Коваленко опрокинул котелки с супом, с коркой хлеба и листьями капусты, с черносливом и пробил кайлом дно каждого котелка.

Рябов грел руки о печную трубу.

– Есть котелки – значит, есть что варить, – глубокомысленно изрек начальник прииска. – Это, знаете, признак довольства.

– Да ты бы видел, что они варят, – сказал Коваленко, растаптывая котелки.

Начальники вышли, и мы стали разбирать смятые котелки и собирать каждый свое: я – ягоды, Синцов – размокший, бесформенный хлеб, а Губарев – крошки капустных листьев. Мы все сразу съели – так было надежней всего.

Я проглотил несколько ягод и заснул. Я давно научился засыпать раньше, чем согреются ноги, – когда-то я этого не мог, но опыт, опыт… Сон был похож на забытье.

Жизнь возвращалась, как сновиденье, – снова раскрылись двери: белые клубы пара, прилегшие к полу, пробежавшие до дальней стены барака, люди в белых полушубках, вонючих от новизны, необношенности, и рухнувшее на пол что-то, не шевелящееся, но живое, хрюкающее.

Дневальный, в недоуменной, но почтительной позе склонившийся перед белыми тулупами десятников.

– Ваш человек? – и смотритель показал на комок грязного тряпья на полу.

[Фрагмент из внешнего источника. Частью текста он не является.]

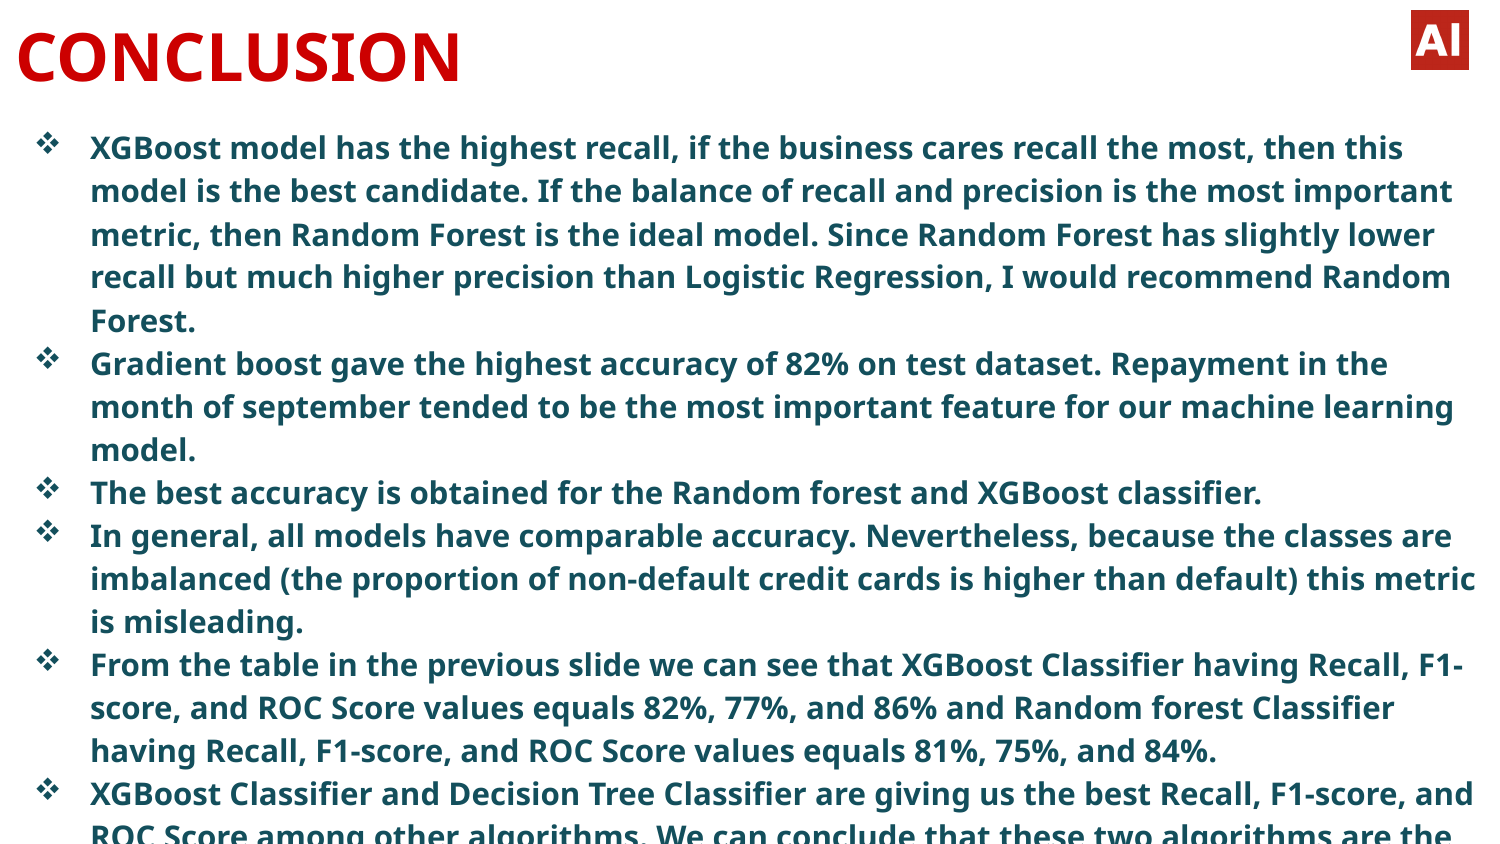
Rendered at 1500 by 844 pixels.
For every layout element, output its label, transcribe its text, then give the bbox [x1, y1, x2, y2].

list XGBoost model has the highest recall, if the business cares recall the most, then this model is the best candidate. If the balance of recall and precision is the most important metric, then Random Forest is the ideal model. Since Random Forest has slightly lower recall but much higher precision than Logistic Regression, I would recommend Random Forest. Gradient boost gave the highest accuracy of 82% on test dataset. Repayment in the month of september tended to be the most important feature for our machine learning model. The best accuracy is obtained for the Random forest and XGBoost classifier. In general, all models have comparable accuracy. Nevertheless, because the classes are imbalanced (the proportion of non-default credit cards is higher than default) this metric is misleading. From the table in the previous slide we can see that XGBoost Classifier having Recall, F1-score, and ROC Score values equals 82%, 77%, and 86% and Random forest Classifier having Recall, F1-score, and ROC Score values equals 81%, 75%, and 84%. XGBoost Classifier and Decision Tree Classifier are giving us the best Recall, F1-score, and ROC Score among other algorithms. We can conclude that these two algorithms are the best to predict whether the credit card is default or not default according to our analysis. [0, 108, 1500, 844]
title CONCLUSION [0, 0, 1398, 108]
picture [1411, 10, 1469, 70]
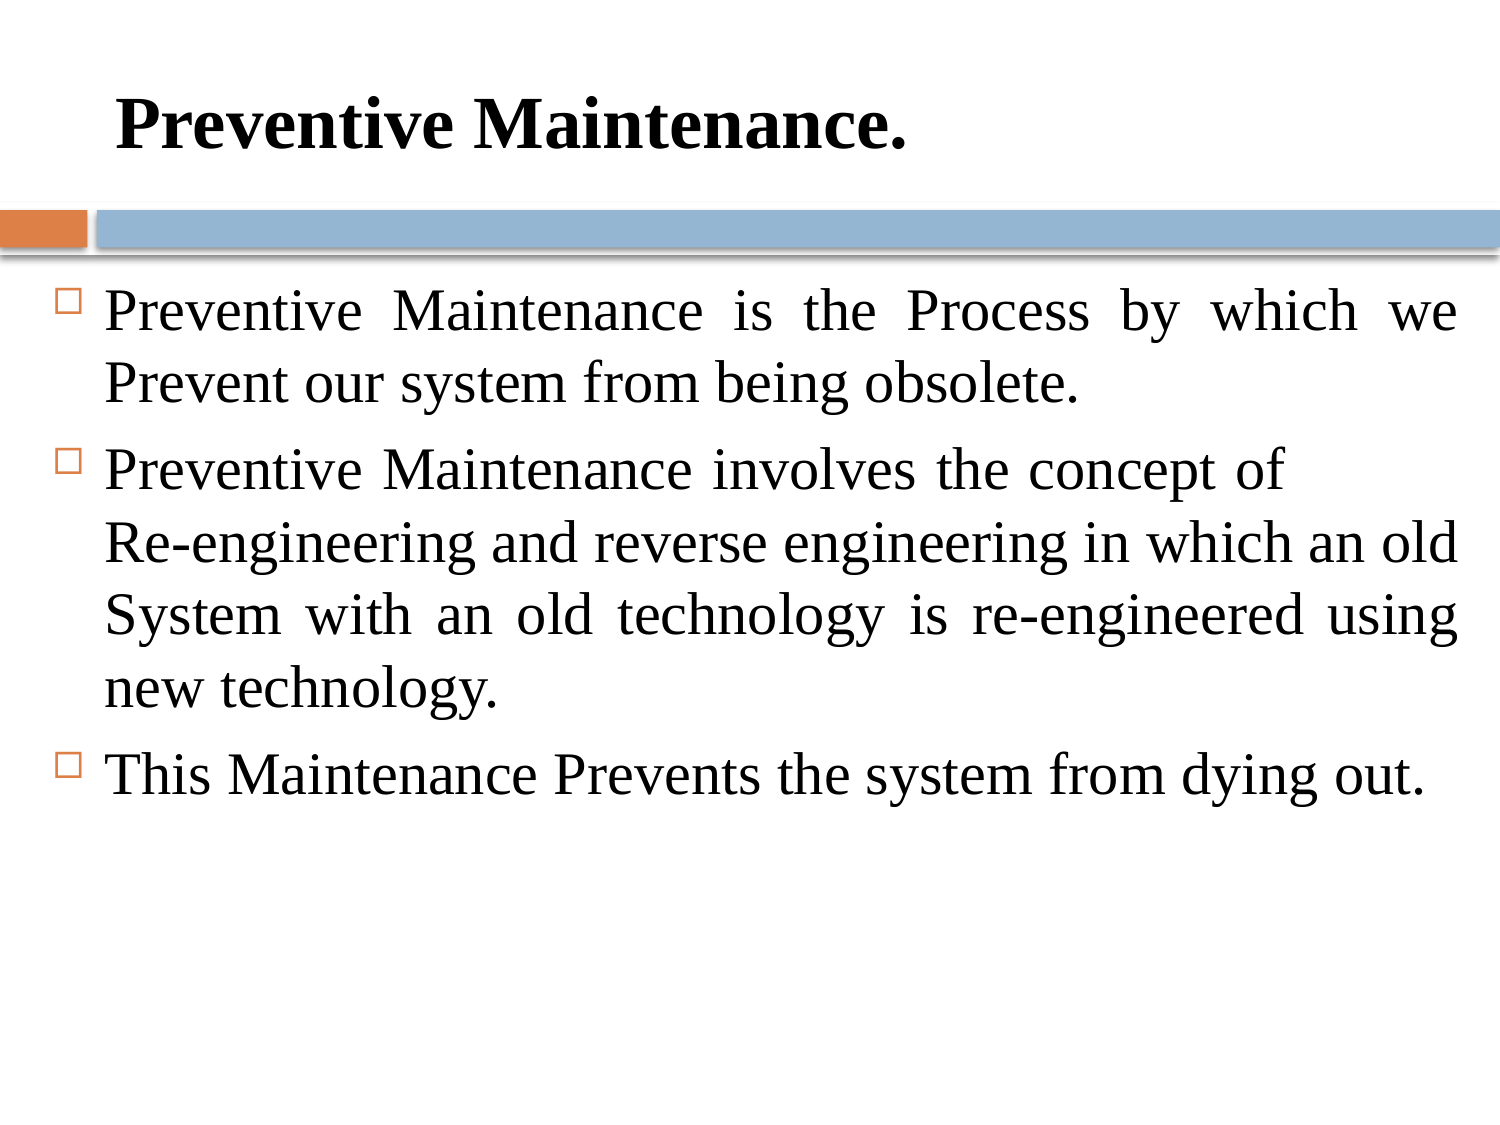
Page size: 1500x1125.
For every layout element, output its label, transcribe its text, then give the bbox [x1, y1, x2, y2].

list Preventive Maintenance is the Process by which we Prevent our system from being obsolete. Preventive Maintenance involves the concept of Re-engineering and reverse engineering in which an old System with an old technology is re-engineered using new technology. This Maintenance Prevents the system from dying out. [37, 262, 1475, 1000]
title Preventive Maintenance. [100, 37, 1438, 200]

– Это Ефремов, – сказал дневальный.

– Будет знать, как воовать чужие дрова.

Ефремов много недель пролежал рядом со мной на нарах, пока его не увезли, и он умер в инвалидном городке. Ему отбили «нутро» – мастеров этого дела на прииске было немало. Он не жаловался – он лежал и тихонько стонал.

1960

Дождь

Мы бурили на новом полигоне третий день. У каждого был свой шурф, и за три дня каждый углубился на полметра, не больше. До мерзлоты еще никто не дошел, хотя и ломы и кайла заправлялись без всякой задержки – редкий случай; кузнецам было нечего оттягивать – работала только наша бригада. Все дело было в дожде. Дождь лил третьи сутки не переставая. На каменистой почве нельзя узнать – час льет дождь или месяц. Холодный мелкий дождь. Соседние с нами бригады давно уже сняли с работы и увели домой, но то были бригады блатарей – даже для зависти у нас не было силы.

Десятник в намокшем огромном брезентовом плаще с капюшоном, угловатым, как пирамида, появлялся редко. Начальство возлагало большие надежды на дождь, на холодные плети воды, опускавшиеся на наши спины. Мы давно были мокры, не могу сказать, до белья, потому что белья у нас не было. Примитивный тайный расчет начальства был таков, что дождь и холод заставят нас работать. Но ненависть к работе была еще сильнее, и каждый вечер десятник с проклятием опускал в шурф свою деревянную мерку с зарубками. Конвой стерег нас, укрывшись под «грибом» – известным лагерным сооружением.

Мы не могли выходить из шурфов – мы были бы застрелены. Ходить между шурфами мог только наш бригадир. Мы не могли кричать друг другу – мы были бы застрелены. И мы стояли молча, по пояс в земле, в каменных ямах, длинной вереницей шурфов растягиваясь по берегу высохшего ручья.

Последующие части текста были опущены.